We are looking at that and we are... The work that is ongoing it's to see if we can link something that happens in the past on the tumor tissue, in the primary tumor. And that I'll be reflecting in the blood at the baseline. I think it's very critical. And some work has been done in arterial tumors or other works on the repair trial of T cells and something like that.

I think as they are, the regular groups on frozen tumor tissue, it's not easily usable in routine clinical practice, frozen tissue. I think it's so difficult. It's too easy, to the cost is too high, but the transcriptome data in FFP samples, I think it's valuable. And with the lower cost, I think in the near future, we are working on that new biomarkers to find a better way to separate responders from non-responders.

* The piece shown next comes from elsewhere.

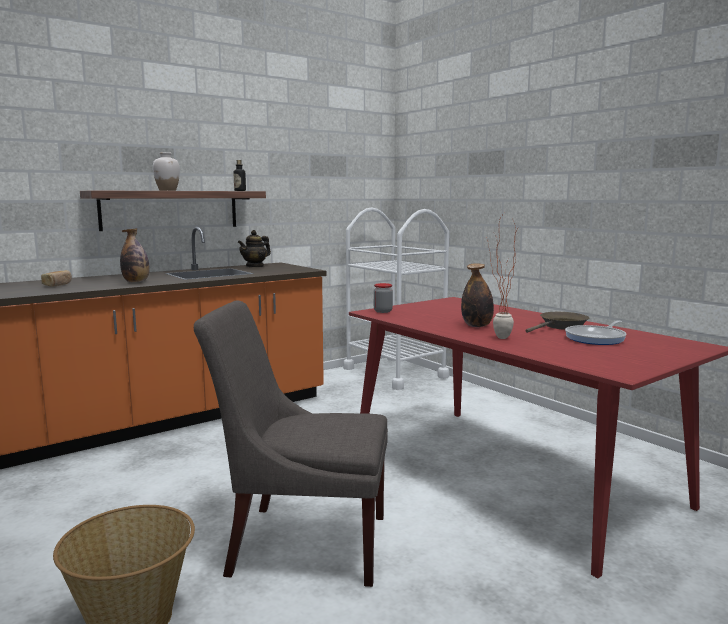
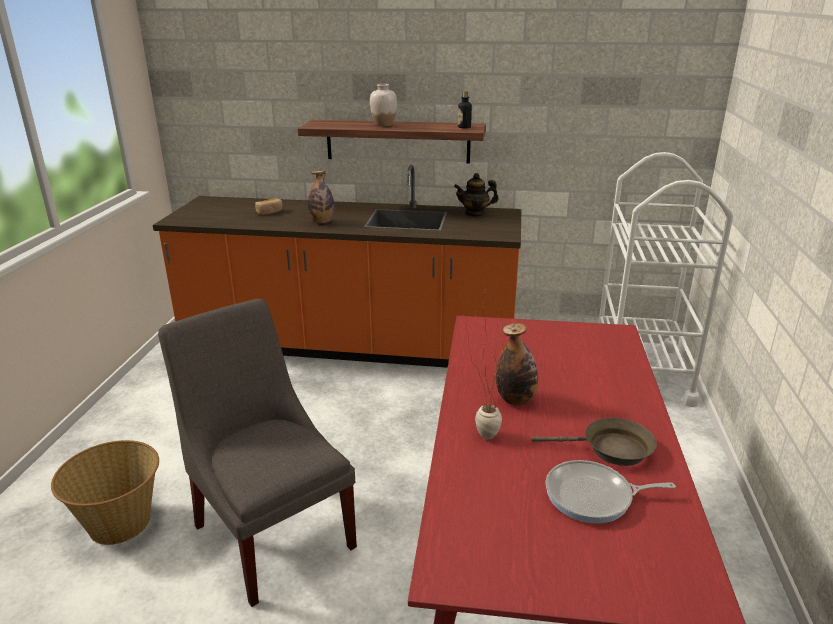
camera: 45 degrees right, 15 degrees up
(383, 311) = (487, 328): jar -> none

Pedro Barata: You raise fantastic, fantastic points. I mean, we all want ideally, right, to have a less invasive methodology like liquid biopsy, right, that goes beyond CTDNA and explore these transcriptomic information to select our patients. That's fantastic. Dr. Vano, was such a pleasure to sit down and chat with you today. Thank you for giving us this personalized overview of BIONIKK, it's out at Lancet Oncology. Congratulations, again. It's a big effort. I didn't mention, but I think you have quite a few number of institutions helping, over 300 patients consider for this trial. I mean, what a big effort you guys did so big congratulations for the work. Fantastic work. I think it's the first of many as we discussed. And I'm looking forward to reading more of your work in the near future. Thank you.

Yann Vano: Thank you very much for invitation. Thank you.